I know interaction design is a lot about hands on studio work and experience, but I don’t think that’s all that is necessary to produce good interaction designers (or to grant a Master degree in the field). As a first year last year, I appreciated the Trials and Tribulations of Dick Buchanan, and as much as it was a brain stretch (and by stretch, I mean ripped apart to shreds), I feel like it allows me now to talk and think about interaction design in a way that is not superficial and surface-skimming. We’re not here for an interaction design workshop, we’re here to become masters of a domain. To be fair, this institute is brand new, so it will be interesting to see how their program shapes up in the next couple of years.
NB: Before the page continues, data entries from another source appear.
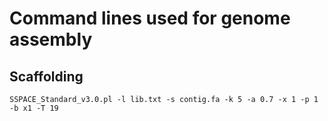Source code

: # Command lines used for genome assembly

## Scaffolding

```
SSPACE_Standard_v3.0.pl -l lib.txt -s contig.fa -k 5 -a 0.7 -x 1 -p 1 -b x1 -T 19

```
What also bothers me is that the institute seems to pin interaction design as a mix of “design and technology”. Which is not surprising I guess, since most other schools and organizations also do this. But what draws me to interaction design is the fact that we’re trained in methods and theories that don’t necessarily have to deal with technology. If as interaction designers our goals are to shape and mediate behaviors between people and products/services/systems etc, then technology is simply a tool, and not something that should define the field.

Also, this school wants to maintain “high standards” by giving exams at the end of the year. If nothing else turned me off from the program, this definitely did.

New toys

Wednesday, July 4th, 2007

New toy numero uno

While the iPhone was bought by half-million+ Americans and ogled by the rest of the world, I sat in my NY apartment holding in my grubby little hands, a small yellow package. Inside was a new phone. No, not a product of the Red Delicious variety, but instead, a white Sony Ericsson w200a. Yes, it’s an old model and there are tons of phones out there better than this one, but it’s fairly pretty, and most importantly, it was free. So while the world was salivating over neat interactions, pretty interfaces, and AT&T problems, I was just happy not to be carrying a bulky brick of a phone any longer.

Okay fine my old phone wasn’t actually that bad. It made and received calls perfectly fine (50% of the time). But it was a drag to carry around. And it took me half a year just to get used to how to do things (and Nokia is usually pretty good about their interfaces). So yay for new, small, and free phones.

New toy numero dos

(My very lame attempt at learning Spanish. One of possibly 2401029 things on my summer to-do list. Fine. More like my lifetime to-do list.)

My sister got me a white Nintendo DS for my birthday. Of all the Nintendo products, the DS is definitely my favourite. Yes, the Wii is cool, but until they fix the interactions so that it actually maps to what you’re doing more precisely, I won’t drool over it. The DS actually has all its interactions pretty near perfect, and is a significant enough change from its previous counterparts that it’s worth getting. After all, I did get one for both my mom and my sister as gifts. Actually, I think 50% of my extended family has one. Maybe it’s just a Chan family thing.

Okay, enough about new toys. Happy Silly American day!